====== PASSAGE ======

- Borough: Richmond upon Thames
- County: Greater London
- Population: 12,175 (2021)
- Major settlements: St Margarets, Twickenham
- Area: 1.963 km²

Current electoral ward
- Created: 2002
- Seats: 3

= St Margarets and North Twickenham =

Electoral ward in London, England

St Margarets and North Twickenham is an electoral ward in the London Borough of Richmond upon Thames. The ward was first used in the 2002 elections and elects three councillors to Richmond upon Thames London Borough Council.

== Geography ==
The ward is named after the districts of St Margarets and North Twickenham.

====== INFORMATION SHOWN ======

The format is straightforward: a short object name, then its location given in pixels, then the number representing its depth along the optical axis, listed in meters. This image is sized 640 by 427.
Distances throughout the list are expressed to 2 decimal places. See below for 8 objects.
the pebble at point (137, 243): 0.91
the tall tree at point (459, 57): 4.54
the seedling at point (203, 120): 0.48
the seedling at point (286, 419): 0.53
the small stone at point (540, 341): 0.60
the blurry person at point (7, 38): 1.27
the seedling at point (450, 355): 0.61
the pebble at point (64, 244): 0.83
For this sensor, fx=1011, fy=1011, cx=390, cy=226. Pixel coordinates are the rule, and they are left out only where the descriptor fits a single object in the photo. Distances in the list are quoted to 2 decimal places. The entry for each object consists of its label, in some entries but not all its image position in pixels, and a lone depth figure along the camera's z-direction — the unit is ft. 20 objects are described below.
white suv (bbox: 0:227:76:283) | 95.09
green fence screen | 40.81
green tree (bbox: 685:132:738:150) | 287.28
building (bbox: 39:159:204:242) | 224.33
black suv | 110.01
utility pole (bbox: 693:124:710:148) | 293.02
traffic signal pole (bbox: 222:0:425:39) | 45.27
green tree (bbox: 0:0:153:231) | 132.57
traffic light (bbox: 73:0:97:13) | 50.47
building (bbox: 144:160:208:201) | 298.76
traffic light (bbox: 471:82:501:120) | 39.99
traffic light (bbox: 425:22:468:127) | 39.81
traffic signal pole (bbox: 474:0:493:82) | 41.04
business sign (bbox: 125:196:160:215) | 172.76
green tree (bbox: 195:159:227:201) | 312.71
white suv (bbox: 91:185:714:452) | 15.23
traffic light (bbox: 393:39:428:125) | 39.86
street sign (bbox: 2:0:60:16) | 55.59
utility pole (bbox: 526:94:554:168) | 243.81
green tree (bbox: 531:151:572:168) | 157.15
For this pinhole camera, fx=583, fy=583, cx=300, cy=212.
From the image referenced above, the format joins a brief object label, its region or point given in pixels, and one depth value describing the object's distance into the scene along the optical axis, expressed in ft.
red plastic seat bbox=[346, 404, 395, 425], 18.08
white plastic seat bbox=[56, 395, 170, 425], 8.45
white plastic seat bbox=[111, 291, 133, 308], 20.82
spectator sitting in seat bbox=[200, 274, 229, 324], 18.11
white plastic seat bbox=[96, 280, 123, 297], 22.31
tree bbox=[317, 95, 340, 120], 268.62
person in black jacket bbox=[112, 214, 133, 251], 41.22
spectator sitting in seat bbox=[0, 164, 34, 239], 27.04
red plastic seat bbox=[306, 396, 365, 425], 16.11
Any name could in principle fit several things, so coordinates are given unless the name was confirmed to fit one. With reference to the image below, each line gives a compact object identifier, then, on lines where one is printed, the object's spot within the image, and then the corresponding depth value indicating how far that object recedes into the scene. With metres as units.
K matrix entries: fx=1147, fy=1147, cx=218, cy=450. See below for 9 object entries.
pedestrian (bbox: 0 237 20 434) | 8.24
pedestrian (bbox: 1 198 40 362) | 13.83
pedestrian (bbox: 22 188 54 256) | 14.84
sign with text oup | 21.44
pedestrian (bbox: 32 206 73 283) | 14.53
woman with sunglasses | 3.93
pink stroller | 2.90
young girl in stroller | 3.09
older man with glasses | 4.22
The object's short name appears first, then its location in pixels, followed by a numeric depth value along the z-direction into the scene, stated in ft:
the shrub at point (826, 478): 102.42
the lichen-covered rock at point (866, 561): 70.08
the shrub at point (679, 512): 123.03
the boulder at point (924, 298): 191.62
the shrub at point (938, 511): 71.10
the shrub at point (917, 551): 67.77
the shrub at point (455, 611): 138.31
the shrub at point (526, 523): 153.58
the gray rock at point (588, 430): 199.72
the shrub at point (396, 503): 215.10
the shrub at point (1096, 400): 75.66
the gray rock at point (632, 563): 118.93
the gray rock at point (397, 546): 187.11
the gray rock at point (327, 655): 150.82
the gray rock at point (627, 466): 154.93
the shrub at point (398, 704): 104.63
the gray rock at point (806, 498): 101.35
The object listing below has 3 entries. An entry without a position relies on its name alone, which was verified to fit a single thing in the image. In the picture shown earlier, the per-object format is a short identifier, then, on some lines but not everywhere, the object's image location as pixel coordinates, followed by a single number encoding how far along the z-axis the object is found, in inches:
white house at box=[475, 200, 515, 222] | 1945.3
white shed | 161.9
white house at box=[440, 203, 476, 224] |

======

ASSIGNMENT A:
In the ward profile, rewrite the part from "Electoral ward in London, England" up to and including "and North Twickenham.", using "council members" in place of "councillors".
ASSIGNMENT B:
According to the ward profile, in which year's elections was the St Margarets and North Twickenham ward first used?

WRITTEN ANSWER A:
Electoral ward in London, England

St Margarets and North Twickenham is an electoral ward in the London Borough of Richmond upon Thames. The ward was first used in the 2002 elections and elects three council members to Richmond upon Thames London Borough Council.

== Geography ==
The ward is named after the districts of St Margarets and North Twickenham.

WRITTEN ANSWER B:
2002